**Input material**
· · ·
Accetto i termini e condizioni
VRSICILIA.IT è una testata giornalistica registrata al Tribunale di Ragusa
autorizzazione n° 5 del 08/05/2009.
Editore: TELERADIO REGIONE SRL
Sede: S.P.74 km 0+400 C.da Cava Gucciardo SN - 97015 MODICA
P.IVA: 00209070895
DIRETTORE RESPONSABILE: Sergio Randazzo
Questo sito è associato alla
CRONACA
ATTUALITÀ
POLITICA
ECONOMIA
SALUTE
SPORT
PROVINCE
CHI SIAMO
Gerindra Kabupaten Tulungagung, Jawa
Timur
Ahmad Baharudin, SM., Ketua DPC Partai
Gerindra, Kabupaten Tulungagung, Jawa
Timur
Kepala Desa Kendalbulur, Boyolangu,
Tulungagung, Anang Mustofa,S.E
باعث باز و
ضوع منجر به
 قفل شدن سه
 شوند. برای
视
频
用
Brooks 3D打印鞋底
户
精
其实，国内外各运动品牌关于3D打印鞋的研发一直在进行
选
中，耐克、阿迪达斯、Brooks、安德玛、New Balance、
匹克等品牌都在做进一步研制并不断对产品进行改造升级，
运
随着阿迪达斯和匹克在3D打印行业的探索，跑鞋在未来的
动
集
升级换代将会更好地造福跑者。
· · ·
**How to complete this task**
What lines in the data above contain the word "Gerindra"? Copy them all.

**Task result**
Gerindra Kabupaten Tulungagung, Jawa
Gerindra, Kabupaten Tulungagung, Jawa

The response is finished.